## Items from a data source:
#####

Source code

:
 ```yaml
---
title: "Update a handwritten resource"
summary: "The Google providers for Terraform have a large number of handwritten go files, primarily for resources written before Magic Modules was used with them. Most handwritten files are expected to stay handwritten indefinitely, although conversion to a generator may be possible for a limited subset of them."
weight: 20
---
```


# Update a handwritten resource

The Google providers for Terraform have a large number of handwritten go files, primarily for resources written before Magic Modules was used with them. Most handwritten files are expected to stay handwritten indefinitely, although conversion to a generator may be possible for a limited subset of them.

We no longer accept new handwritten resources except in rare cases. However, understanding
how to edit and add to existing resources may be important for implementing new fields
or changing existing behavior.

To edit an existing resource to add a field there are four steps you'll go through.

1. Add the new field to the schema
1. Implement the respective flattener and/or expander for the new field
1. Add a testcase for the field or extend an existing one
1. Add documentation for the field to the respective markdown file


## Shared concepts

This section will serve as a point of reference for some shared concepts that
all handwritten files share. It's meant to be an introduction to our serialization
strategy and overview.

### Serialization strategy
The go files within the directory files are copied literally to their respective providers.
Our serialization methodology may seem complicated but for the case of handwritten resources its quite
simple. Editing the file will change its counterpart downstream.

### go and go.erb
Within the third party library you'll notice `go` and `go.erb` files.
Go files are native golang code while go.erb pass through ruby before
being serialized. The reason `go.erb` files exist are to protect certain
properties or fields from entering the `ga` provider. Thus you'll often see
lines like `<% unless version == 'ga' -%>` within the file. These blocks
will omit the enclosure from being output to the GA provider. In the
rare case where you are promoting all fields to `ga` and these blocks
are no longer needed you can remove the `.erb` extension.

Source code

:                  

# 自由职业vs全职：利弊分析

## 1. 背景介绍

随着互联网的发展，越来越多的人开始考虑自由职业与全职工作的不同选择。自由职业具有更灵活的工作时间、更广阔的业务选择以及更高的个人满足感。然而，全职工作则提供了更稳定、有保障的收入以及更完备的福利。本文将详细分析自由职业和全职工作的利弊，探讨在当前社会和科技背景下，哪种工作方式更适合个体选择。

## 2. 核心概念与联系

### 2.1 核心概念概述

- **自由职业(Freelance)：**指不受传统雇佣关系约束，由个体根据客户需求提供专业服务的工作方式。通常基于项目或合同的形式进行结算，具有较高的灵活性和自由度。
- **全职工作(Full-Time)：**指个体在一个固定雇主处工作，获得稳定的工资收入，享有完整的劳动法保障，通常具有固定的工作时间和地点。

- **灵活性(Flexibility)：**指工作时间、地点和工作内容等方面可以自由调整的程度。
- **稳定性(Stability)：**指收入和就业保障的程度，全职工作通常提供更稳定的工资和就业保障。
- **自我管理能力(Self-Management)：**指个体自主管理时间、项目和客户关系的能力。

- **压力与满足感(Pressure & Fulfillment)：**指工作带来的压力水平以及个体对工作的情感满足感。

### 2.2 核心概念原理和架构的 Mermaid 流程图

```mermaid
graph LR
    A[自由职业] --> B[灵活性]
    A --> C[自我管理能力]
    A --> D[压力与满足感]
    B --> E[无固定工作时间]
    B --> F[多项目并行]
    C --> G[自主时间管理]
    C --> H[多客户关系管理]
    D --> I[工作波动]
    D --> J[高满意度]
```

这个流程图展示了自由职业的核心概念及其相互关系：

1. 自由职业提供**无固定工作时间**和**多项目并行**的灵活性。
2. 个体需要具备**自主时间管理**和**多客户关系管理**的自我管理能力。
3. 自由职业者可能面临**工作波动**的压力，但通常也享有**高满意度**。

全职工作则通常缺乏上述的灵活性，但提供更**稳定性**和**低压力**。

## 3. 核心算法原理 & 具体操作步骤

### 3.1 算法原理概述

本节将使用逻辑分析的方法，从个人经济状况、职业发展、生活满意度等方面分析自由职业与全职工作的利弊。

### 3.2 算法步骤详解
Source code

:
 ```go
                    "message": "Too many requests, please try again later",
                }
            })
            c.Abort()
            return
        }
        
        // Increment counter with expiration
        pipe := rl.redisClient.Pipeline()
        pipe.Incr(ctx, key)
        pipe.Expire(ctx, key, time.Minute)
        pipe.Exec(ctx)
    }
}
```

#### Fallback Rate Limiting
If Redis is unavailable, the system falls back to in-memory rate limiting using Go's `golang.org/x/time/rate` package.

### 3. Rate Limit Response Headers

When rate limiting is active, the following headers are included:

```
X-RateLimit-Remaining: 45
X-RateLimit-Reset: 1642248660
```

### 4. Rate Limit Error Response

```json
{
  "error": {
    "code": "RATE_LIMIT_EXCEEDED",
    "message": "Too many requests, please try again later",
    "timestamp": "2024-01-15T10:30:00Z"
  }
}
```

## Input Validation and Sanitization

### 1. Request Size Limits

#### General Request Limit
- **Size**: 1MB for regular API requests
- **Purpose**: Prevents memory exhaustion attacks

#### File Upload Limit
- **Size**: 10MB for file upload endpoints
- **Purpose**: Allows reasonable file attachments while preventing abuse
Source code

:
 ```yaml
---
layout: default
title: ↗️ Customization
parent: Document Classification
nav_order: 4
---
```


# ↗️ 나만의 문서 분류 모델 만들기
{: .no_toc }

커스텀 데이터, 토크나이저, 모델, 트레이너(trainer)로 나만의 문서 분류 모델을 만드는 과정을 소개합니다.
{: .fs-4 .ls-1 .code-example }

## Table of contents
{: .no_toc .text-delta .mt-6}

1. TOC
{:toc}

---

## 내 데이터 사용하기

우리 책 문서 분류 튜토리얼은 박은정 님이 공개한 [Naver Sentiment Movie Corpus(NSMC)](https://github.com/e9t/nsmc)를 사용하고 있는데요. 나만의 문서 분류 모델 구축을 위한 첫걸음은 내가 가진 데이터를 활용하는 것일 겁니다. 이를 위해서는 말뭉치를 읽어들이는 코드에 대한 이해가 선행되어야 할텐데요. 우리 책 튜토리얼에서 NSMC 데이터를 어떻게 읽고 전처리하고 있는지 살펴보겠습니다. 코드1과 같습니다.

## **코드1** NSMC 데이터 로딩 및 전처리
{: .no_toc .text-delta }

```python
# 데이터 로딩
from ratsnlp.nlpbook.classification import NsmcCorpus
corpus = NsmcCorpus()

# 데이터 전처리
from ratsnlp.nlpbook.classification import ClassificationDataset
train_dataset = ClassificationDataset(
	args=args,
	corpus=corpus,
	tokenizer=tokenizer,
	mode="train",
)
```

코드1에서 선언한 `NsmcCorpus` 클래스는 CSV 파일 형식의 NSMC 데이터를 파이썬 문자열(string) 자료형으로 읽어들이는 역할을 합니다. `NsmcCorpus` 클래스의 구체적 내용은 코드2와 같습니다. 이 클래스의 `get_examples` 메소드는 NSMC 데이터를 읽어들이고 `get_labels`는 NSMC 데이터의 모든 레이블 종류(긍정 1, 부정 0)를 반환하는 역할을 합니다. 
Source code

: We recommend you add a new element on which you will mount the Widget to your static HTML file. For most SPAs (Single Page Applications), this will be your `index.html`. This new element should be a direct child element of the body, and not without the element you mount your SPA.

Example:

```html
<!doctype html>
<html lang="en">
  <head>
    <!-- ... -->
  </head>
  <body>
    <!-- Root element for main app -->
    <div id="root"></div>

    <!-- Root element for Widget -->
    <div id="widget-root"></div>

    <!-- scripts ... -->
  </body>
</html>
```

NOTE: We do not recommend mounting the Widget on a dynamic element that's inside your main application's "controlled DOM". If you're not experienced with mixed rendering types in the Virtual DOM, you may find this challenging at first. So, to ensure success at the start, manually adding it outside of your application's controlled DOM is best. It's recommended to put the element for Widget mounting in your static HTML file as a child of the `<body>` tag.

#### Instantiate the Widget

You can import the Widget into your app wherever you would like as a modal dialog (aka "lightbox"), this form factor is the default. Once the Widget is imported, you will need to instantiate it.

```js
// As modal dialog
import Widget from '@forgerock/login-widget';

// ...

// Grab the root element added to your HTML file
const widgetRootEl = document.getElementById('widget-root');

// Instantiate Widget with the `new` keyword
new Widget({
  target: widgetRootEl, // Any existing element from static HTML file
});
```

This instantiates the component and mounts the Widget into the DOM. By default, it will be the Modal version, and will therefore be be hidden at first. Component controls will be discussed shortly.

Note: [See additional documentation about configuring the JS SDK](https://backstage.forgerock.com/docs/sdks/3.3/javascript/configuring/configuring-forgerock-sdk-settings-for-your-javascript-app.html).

#####

Sift the data above for lines with "again", then copy each one.

## FINISHED TASK:
                    "message": "Too many requests, please try again later",
    "message": "Too many requests, please try again later",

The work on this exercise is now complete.